Video Instance Segmentation

YouTubeVIS 2019

Name Backbone iterations AP model id download
Mask2Former R101 6k 49.2 50897581_1 model
Mask2Former + RankSeg R101 6k 50.5 - model
Mask2Former Swin-B (IN21k) 6k 59.5 50897733_2 model
Mask2Former + RankSeg Swin-B (IN21k) 6k 60.3 - model
Mask2Former (200 queries) Swin-L (IN21k) 6k 60.4(60.7) 50908813_0 model
Mask2Former (200 queries) + RankSeg Swin-L (IN21k) 6k 61.1(61.4) - model

* Upload result.json to the online server to evaluate YoutubeVis2019 model.
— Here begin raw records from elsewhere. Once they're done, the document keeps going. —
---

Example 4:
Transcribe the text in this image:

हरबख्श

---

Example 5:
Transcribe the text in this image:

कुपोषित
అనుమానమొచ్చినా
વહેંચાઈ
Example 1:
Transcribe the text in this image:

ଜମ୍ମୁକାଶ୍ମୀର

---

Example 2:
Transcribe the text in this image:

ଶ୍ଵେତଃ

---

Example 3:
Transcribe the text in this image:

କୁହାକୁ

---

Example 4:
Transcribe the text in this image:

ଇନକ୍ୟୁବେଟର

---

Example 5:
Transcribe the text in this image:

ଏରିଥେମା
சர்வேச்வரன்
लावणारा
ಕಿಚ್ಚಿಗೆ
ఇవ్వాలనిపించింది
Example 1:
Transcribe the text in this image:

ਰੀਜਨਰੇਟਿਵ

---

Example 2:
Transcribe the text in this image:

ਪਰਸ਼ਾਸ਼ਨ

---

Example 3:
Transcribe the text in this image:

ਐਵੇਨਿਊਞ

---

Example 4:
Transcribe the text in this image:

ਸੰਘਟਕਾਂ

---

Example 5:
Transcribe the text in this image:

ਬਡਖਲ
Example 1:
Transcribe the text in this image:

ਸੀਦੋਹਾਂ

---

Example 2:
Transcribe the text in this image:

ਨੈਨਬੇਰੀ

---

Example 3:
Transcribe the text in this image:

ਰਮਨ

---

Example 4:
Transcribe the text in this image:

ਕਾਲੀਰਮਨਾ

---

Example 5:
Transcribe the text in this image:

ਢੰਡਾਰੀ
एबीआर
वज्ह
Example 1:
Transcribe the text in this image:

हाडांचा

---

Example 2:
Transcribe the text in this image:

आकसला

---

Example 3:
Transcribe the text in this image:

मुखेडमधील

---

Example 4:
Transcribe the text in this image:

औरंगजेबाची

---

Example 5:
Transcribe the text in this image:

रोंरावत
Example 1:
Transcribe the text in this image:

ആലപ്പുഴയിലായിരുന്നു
Considering the variance in result, We report the avarage result of 3 models for our methods.

Video Semantic Segmentation

VSPW

Name Backbone iterations mIoU model id download
Mask2Former R101 6k 45.9 - model
Mask2Former + RankSeg R101 6k 47.0 - model
Mask2Former + GT R101 6k 62.3 - model
Mask2Former Swin-B (IN21k) 6k 59.4 - -
Mask2Former + RankSeg Swin-B (IN21k) 6k 60.1 - -

* Considering the variance in result, We report the avarage result of 3 models for baseline and our methods.